Beantragt der Anwalt später Akteneinsicht, ist oft das Gegenteil der Fall. Der Beschuldigte ist lediglich aufgrund seiner eigenen Aussage überführt worden. Hätte er geschwiegen, hätte er freigesprochen werden müssen bzw. wäre das Strafverfahren bereits im Ermittlungsverfahren eingestellt worden.
Im Ermittlungsverfahren ist Schweigen das Mittel der Wahl.
In Verkehrsstrafsachen, z.B. Fahrerflucht, Nötigung, Fahren unter Drogen- und Alkoholeinfluss, Unfällen mit Personenschaden, wissen die ermittelnden Beamten häufig nicht, wer das Fahrzeug zum Tatzeitpunkt gelenkt hat. Obwohl Zeugen vorhanden sind, fehlt der Hinweis auf den Fahrer. Die Zeugen schildern das Tatgeschehen, haben aber den Fahrer nicht erkannt. Die Polizeibeamten ermitteln den Halter des Fahrzeugs und suchen diesen zu Hause auf.

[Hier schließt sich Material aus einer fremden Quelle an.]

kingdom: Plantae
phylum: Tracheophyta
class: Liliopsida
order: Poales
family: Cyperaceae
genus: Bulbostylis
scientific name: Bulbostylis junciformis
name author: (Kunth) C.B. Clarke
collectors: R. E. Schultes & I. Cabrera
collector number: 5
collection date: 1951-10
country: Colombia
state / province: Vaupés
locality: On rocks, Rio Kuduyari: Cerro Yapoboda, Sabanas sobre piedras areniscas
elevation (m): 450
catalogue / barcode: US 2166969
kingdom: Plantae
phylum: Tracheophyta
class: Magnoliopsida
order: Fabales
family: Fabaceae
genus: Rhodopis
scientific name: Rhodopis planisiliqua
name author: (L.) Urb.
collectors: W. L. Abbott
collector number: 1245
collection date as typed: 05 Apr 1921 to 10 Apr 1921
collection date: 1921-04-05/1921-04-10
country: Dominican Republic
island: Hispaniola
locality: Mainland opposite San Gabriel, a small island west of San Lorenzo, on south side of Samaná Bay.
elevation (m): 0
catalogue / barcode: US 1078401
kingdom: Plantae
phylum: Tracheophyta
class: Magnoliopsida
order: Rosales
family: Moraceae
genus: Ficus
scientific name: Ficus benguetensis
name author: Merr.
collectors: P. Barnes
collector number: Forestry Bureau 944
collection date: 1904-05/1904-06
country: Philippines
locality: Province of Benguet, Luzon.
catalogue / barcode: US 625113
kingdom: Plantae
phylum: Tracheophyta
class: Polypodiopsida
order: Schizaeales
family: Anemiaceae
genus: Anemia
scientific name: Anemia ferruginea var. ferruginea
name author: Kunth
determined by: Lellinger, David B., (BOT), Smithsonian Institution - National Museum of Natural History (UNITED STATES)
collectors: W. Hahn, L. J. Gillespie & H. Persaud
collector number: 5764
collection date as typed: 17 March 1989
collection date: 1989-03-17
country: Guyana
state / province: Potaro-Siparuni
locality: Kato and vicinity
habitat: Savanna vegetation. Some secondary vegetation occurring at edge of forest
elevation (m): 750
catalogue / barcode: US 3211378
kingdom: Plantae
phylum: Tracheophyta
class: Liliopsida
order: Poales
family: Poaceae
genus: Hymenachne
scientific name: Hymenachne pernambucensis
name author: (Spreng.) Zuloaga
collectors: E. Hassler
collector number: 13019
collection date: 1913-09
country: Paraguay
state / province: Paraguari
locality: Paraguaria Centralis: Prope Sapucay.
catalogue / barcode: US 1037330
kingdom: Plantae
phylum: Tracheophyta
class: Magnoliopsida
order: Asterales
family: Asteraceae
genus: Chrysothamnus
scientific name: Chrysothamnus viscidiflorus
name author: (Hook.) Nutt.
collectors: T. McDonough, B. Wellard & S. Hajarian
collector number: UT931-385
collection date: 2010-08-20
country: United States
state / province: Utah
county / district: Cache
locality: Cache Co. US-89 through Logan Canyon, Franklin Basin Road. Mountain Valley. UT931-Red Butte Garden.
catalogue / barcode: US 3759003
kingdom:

Ein Fahrzeughalter, dem vorgeworfen wird, Fahrerflucht begangen zu haben, neigt in dieser Stresssituation dazu, sich gegenüber den Polizeibeamten zu rechtfertigen. Gerne behaupten Betroffene, den Unfall nicht bemerkt zu haben. Damit geben diese aber ungewollt zu, das Fahrzeug zur Tatzeit gelenkt zu haben. In der Regel gibt die Staatsanwaltschaft ein Sachverständigengutachten in Auftrag, um zu überprüfen, ob der Unfall für den Fahrer bemerkbar war oder nicht. Gelangt der Sachverständige zu dem Ergebnis, dass der Fahrer den Unfall bemerkt haben muss, wird der Halter verurteilt. Dass er den Unfall nicht bemerkt hat, glaubt ihm dann kein Richter.
Macht der Betroffene von Anfang an von seinem Schweigerecht Gebrauch, kann er nicht wegen Fahrerflucht verurteilt werden, da er nicht als Täter identifiziert wurde.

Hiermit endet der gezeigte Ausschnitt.